"COMPUTER POWER TO THE PEOPLE! DOWN WITH CYBERCRUD!" - Theodor Nelson
Sunday, October 02, 2005
Shared vs. Mobile Data
Alex Bunardzic writes about "Shared Data and Mobile Data" in response to his article on "Should Database Manage The Meaning?" He makes an important distinction in the debate. There's people who think the database should be the central point and then, there's those of us who think data should be mobile (not centralized). I think the folks that believe in centralized databases should read William Kent's "Data And Reality" book to see the problems with that view. It basically boils down to meaning. Different projects will view what might seem to be the same data differently. We might even use the same terms, but have slightly different meanings. It's the slight difference that kills the shared database model. Not to mention, that over time shared database models become unchangeable and unmaintainable because of the massive amounts of coordination it takes to make a change (even with volumous documentation which is usually out of date anyway). Who wants to make a change and be held accountable for every system they break? It becomes a "let's just hack this field that only we use so we don't have to go pull teeth". Ouch. It's easier to just change your code than burden evryone else (who may not want to make ANY changes to their code at all...it's not in their budget) I've seen this scenario more times than I care to count.

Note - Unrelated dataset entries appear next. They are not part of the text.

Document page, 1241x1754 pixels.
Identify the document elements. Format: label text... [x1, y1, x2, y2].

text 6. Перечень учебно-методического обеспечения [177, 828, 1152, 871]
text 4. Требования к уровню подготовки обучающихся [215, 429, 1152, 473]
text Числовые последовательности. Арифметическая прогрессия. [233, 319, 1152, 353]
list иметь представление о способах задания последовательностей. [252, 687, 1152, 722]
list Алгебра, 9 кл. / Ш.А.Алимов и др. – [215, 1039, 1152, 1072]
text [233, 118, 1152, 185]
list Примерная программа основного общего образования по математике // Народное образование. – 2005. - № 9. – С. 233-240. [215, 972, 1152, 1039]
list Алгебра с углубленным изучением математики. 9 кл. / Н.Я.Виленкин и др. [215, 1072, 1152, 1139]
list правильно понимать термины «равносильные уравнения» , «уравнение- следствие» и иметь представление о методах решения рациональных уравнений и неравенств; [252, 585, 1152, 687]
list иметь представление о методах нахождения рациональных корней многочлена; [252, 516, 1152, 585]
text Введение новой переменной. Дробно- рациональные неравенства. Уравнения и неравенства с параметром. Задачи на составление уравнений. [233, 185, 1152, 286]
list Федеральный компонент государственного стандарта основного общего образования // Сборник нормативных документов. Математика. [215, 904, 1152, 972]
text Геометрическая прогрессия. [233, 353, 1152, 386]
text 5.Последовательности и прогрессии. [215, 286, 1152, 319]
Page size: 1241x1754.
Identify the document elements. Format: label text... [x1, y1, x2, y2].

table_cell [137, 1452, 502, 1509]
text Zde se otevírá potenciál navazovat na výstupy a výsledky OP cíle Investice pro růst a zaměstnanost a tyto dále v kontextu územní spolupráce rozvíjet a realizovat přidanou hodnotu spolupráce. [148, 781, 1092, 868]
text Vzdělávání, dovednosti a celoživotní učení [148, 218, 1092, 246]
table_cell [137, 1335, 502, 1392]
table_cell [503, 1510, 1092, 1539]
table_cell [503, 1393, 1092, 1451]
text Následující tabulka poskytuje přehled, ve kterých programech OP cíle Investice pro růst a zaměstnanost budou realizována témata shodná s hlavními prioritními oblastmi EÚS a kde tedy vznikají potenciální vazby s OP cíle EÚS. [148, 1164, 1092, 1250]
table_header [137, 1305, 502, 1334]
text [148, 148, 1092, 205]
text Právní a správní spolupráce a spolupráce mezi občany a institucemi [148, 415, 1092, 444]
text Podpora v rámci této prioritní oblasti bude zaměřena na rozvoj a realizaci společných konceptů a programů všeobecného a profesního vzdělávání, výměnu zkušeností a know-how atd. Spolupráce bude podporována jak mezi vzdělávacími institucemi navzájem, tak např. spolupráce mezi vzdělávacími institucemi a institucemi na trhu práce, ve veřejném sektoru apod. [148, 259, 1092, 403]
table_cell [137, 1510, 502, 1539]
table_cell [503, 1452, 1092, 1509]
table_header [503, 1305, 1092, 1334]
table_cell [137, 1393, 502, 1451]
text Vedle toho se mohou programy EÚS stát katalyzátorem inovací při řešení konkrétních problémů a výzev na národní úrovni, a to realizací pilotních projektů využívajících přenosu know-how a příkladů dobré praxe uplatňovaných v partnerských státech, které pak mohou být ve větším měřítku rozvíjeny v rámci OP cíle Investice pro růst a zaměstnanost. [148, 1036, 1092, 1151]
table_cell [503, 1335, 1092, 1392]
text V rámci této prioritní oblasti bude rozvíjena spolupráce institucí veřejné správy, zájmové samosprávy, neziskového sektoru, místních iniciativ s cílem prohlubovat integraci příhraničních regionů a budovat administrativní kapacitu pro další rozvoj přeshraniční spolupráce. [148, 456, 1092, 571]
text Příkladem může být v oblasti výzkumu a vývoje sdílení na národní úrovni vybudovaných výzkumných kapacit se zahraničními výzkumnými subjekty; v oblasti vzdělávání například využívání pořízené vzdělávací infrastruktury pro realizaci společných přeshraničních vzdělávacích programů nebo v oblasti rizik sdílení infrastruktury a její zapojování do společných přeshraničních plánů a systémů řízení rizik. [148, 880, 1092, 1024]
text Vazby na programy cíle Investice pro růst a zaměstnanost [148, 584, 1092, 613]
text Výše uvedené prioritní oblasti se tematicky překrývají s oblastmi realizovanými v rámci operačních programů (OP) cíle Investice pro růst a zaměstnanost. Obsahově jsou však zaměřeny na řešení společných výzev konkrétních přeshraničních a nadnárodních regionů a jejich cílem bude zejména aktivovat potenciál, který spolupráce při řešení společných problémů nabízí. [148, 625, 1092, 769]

Mr. Kent's book exposes these problems and lays them out. The book is great for exposing the problems that basically boil down to humans having ambigous language. Even though our computer languages are strict, our meaning still is king and that's the disconnect. It's the same reason that common business objects that cross enterprise divisions are problematic as well. They each have their own meaning of various words used to label things. It's best to have each system to have their own database and have distinct boundaries where they exchange information. Everyone keeps their definitions (which makes sense to their users) and makes conversions on the boundaries.
Eric Evans' excellent "Domain-Driven Design" offers the solutions to the problem. In fact, he has an example in the beginning of Chapter 14 (Maintaining Model Integrity) that explains it. Different systems might be working on what seems to be the same model, but they are looking at it from different contexts. Each system should have its own "bounded context" of the model. Here's an excerpt from "Domain-Driven Design" that explains it clearly:
Explicity define the context within which a model applies. Explicity set boundaries in terms of team organization, usage within specific parts of the application, and physical manifestations such as code bases and database schemas. Keep the model strictly consistent within these bounds, but don't be distracted or confused by issues outside.
He continues to make a point of keeping the boundaries distinct (don't allow them to blur) and be explicit in communication with outside systems (by using "context maps" for conversion to/from outside systems).
The bottom line is keep your systems distinct and avoid the allure of sharing common domain/data models. Keep the boundaries distinct and exchange information with outside systems. I wouldn't even allow common exchange formats across systems (It runs into the same exact meaning problems). Define the exchange for each system (A different DTD for each one if you use XML, I'm not saying to not use standards, just don't define a common DTD for all system exchanges across the enterprise). Don't be lazy. Let your system keep the meaning and don't let it get watered down. Sharing allows meaning to be blurred (and misused) and this lets the bugs in. Data warehouses sound like good ideas, but really your duplicating the meaning to pull everything together. An agent system would be a better answer where it gathers the information from each of the systems at their boundaries. Since the agent would be its own system. It's a harder path to follow, but it's the one that allows your systems to continue to grow and not stagnate. The minute you buckle a system together with another, the stagnation will begin and the cost curve will start to rise.